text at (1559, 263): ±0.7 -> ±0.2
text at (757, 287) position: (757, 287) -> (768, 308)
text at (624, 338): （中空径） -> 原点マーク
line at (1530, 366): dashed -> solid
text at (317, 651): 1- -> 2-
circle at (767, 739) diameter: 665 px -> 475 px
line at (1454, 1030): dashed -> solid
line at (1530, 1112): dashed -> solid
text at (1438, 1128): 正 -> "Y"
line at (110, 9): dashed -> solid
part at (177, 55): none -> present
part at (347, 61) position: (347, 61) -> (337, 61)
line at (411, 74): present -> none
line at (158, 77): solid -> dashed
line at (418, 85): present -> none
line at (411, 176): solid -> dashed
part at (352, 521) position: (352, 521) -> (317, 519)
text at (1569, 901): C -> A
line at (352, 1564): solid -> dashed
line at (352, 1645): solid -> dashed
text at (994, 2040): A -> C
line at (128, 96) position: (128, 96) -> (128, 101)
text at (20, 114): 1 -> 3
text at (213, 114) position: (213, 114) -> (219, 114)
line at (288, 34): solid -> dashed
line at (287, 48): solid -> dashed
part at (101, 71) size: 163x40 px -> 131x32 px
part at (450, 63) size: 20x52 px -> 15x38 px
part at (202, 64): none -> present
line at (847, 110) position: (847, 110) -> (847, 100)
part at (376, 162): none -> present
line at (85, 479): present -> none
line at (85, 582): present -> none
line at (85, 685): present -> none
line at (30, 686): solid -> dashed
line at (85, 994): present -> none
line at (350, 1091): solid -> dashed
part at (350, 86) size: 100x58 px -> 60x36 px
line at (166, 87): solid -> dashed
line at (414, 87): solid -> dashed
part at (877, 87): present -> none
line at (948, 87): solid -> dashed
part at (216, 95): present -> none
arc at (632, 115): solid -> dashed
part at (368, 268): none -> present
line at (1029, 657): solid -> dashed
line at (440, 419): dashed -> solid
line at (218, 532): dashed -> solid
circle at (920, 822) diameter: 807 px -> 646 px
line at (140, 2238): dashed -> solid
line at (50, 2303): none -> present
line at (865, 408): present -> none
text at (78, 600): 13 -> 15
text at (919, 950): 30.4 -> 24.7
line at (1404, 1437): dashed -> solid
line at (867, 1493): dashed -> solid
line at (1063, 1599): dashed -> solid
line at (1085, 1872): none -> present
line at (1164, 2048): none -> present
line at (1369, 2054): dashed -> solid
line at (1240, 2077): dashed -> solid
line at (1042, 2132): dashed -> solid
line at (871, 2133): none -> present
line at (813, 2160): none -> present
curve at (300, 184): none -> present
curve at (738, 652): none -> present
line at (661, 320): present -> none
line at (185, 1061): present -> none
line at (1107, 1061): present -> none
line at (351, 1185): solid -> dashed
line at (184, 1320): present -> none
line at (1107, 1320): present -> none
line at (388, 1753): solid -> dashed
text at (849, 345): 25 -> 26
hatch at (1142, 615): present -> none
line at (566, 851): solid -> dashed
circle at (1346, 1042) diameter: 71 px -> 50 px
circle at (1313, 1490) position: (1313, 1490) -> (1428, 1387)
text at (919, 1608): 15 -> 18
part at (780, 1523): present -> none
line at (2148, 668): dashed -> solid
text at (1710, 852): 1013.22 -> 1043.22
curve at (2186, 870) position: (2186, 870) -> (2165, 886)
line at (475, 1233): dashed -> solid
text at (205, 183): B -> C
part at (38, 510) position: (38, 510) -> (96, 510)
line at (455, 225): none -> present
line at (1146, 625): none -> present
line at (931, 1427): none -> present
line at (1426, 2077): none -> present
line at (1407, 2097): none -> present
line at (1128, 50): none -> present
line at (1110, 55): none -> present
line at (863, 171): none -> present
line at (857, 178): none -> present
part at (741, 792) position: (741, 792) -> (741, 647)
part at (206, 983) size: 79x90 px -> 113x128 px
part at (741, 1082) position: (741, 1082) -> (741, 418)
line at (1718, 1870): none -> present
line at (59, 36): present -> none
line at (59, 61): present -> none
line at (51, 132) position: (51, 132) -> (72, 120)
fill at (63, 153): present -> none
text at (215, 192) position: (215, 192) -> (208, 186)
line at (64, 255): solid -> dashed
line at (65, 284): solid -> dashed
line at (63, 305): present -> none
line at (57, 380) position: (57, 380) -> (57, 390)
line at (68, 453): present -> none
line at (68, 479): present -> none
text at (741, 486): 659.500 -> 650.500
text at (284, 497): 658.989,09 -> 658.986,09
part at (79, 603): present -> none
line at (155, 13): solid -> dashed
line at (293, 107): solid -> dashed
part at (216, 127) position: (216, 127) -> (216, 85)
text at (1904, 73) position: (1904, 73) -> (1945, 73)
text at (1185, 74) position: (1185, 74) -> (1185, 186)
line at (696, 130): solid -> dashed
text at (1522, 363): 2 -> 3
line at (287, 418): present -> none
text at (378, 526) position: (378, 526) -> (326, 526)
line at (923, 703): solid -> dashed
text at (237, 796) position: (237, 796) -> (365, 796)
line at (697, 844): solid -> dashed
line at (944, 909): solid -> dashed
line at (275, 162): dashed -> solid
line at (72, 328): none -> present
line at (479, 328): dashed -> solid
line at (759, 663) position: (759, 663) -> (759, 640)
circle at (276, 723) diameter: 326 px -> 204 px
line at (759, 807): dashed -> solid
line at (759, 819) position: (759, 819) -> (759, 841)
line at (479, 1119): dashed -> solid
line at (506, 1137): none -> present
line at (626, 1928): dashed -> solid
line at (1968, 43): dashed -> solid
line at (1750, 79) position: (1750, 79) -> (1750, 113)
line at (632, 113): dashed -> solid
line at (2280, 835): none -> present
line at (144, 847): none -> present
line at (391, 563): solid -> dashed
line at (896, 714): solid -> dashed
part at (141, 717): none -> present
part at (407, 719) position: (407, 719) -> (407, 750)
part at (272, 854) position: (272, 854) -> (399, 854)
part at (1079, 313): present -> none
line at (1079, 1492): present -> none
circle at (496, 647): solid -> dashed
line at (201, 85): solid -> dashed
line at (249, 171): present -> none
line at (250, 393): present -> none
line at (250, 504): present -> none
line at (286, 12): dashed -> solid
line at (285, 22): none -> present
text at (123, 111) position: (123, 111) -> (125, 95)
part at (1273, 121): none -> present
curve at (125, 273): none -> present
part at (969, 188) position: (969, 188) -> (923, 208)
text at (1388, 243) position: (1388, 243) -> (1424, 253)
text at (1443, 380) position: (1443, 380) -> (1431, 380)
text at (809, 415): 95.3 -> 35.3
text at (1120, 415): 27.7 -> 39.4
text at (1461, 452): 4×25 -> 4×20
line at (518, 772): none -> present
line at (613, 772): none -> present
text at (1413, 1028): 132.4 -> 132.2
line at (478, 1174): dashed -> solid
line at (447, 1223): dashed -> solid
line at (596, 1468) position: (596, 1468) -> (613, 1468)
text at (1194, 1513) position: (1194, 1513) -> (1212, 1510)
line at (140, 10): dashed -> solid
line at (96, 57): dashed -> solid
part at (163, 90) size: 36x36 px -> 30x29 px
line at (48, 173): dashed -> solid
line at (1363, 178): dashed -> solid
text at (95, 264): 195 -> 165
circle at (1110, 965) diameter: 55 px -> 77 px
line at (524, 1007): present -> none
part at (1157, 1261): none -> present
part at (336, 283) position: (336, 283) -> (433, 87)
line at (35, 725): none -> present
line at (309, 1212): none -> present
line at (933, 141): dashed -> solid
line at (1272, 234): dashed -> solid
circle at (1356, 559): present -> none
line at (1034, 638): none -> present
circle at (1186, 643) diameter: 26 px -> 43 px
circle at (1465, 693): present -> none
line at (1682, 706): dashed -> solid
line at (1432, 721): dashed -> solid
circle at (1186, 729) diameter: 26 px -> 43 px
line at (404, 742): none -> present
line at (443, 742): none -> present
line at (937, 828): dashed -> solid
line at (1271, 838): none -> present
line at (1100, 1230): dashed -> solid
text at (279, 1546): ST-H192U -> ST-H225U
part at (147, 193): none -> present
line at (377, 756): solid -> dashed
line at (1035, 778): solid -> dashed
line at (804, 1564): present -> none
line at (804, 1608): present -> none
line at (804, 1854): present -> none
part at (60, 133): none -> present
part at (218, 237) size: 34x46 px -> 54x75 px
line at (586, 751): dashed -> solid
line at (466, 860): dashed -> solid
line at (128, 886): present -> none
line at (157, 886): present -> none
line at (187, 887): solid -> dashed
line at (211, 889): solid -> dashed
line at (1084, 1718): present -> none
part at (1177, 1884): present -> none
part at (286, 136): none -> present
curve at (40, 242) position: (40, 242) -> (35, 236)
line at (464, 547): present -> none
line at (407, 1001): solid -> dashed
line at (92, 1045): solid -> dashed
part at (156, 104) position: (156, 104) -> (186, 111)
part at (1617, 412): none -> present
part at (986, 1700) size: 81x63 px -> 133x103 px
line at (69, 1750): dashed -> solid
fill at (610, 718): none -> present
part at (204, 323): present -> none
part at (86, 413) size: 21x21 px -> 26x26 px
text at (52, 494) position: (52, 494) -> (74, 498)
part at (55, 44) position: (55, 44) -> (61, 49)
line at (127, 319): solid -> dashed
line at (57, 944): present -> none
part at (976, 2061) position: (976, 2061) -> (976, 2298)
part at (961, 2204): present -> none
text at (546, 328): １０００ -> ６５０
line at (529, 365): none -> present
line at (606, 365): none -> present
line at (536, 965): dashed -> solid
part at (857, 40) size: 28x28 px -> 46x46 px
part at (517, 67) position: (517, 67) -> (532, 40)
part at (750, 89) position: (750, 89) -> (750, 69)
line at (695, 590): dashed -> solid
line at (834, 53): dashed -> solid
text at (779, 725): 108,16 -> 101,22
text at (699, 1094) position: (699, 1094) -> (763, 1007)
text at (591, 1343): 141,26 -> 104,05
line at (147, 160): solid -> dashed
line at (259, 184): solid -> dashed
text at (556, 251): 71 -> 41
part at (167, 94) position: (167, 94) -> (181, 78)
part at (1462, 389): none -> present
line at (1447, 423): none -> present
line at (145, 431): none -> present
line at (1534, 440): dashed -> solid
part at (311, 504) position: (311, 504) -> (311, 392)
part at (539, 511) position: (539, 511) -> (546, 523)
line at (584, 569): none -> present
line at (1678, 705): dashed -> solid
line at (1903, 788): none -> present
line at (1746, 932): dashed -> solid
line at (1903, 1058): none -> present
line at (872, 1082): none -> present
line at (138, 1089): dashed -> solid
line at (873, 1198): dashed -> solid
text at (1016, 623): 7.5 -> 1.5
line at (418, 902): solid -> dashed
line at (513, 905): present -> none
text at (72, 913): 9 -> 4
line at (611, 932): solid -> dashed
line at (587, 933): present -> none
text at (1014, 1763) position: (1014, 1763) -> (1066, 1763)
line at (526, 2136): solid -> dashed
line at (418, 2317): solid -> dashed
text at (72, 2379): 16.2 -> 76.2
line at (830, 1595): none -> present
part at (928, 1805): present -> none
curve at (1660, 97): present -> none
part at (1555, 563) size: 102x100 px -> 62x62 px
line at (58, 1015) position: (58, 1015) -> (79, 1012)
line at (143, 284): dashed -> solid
==*==
_Exercise objective_:
Copy out, unchanged, the entries from the first line through the line containing "line at (1029, 657): solid -> dashed", including both of those lines.

_Worked solution_:
text at (1559, 263): ±0.7 -> ±0.2
text at (757, 287) position: (757, 287) -> (768, 308)
text at (624, 338): （中空径） -> 原点マーク
line at (1530, 366): dashed -> solid
text at (317, 651): 1- -> 2-
circle at (767, 739) diameter: 665 px -> 475 px
line at (1454, 1030): dashed -> solid
line at (1530, 1112): dashed -> solid
text at (1438, 1128): 正 -> "Y"
line at (110, 9): dashed -> solid
part at (177, 55): none -> present
part at (347, 61) position: (347, 61) -> (337, 61)
line at (411, 74): present -> none
line at (158, 77): solid -> dashed
line at (418, 85): present -> none
line at (411, 176): solid -> dashed
part at (352, 521) position: (352, 521) -> (317, 519)
text at (1569, 901): C -> A
line at (352, 1564): solid -> dashed
line at (352, 1645): solid -> dashed
text at (994, 2040): A -> C
line at (128, 96) position: (128, 96) -> (128, 101)
text at (20, 114): 1 -> 3
text at (213, 114) position: (213, 114) -> (219, 114)
line at (288, 34): solid -> dashed
line at (287, 48): solid -> dashed
part at (101, 71) size: 163x40 px -> 131x32 px
part at (450, 63) size: 20x52 px -> 15x38 px
part at (202, 64): none -> present
line at (847, 110) position: (847, 110) -> (847, 100)
part at (376, 162): none -> present
line at (85, 479): present -> none
line at (85, 582): present -> none
line at (85, 685): present -> none
line at (30, 686): solid -> dashed
line at (85, 994): present -> none
line at (350, 1091): solid -> dashed
part at (350, 86) size: 100x58 px -> 60x36 px
line at (166, 87): solid -> dashed
line at (414, 87): solid -> dashed
part at (877, 87): present -> none
line at (948, 87): solid -> dashed
part at (216, 95): present -> none
arc at (632, 115): solid -> dashed
part at (368, 268): none -> present
line at (1029, 657): solid -> dashed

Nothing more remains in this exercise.